═══ Records to use ═══

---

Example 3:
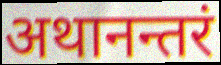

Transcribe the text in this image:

अथानन्तरं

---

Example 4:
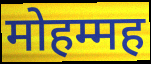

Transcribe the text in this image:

मोहम्मह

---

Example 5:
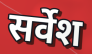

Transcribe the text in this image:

सर्वेश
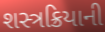
શસ્ત્રક્રિયાની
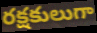
రక్షకులుగా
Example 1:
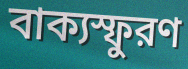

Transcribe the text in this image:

বাক্যস্ফুরণ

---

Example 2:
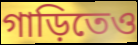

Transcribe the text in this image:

গাড়িতেও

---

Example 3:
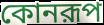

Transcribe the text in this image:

কোনরূপ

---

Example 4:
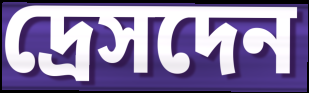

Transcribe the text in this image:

দ্রেসদেন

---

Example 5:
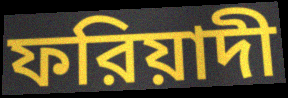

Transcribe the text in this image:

ফরিয়াদী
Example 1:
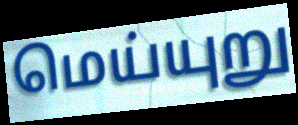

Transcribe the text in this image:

மெய்யுறு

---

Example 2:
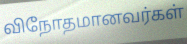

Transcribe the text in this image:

விநோதமானவர்கள்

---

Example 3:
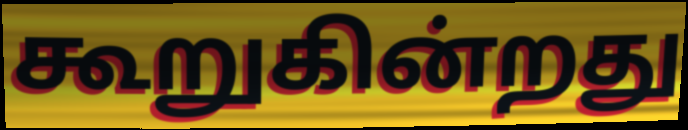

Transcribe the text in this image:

கூறுகின்றது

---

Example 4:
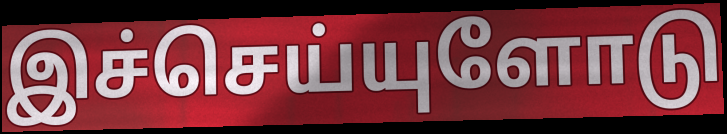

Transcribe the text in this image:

இச்செய்யுளோடு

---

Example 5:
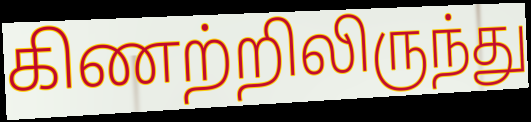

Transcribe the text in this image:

கிணற்றிலிருந்து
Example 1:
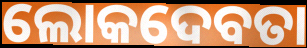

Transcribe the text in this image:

ଲୋକଦେବତା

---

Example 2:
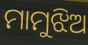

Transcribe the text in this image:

ମାମୁଝିଅ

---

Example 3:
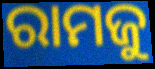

═══

Stated exercise:
Reproduce all of the records above line for line, with every character unchanged, and leave the pictures out.

Reply:
---

Example 3:

Transcribe the text in this image:

अथानन्तरं

---

Example 4:

Transcribe the text in this image:

मोहम्मह

---

Example 5:

Transcribe the text in this image:

सर्वेश
શસ્ત્રક્રિયાની
రక్షకులుగా
Example 1:

Transcribe the text in this image:

বাক্যস্ফুরণ

---

Example 2:

Transcribe the text in this image:

গাড়িতেও

---

Example 3:

Transcribe the text in this image:

কোনরূপ

---

Example 4:

Transcribe the text in this image:

দ্রেসদেন

---

Example 5:

Transcribe the text in this image:

ফরিয়াদী
Example 1:

Transcribe the text in this image:

மெய்யுறு

---

Example 2:

Transcribe the text in this image:

விநோதமானவர்கள்

---

Example 3:

Transcribe the text in this image:

கூறுகின்றது

---

Example 4:

Transcribe the text in this image:

இச்செய்யுளோடு

---

Example 5:

Transcribe the text in this image:

கிணற்றிலிருந்து
Example 1:

Transcribe the text in this image:

ଲୋକଦେବତା

---

Example 2:

Transcribe the text in this image:

ମାମୁଝିଅ

---

Example 3:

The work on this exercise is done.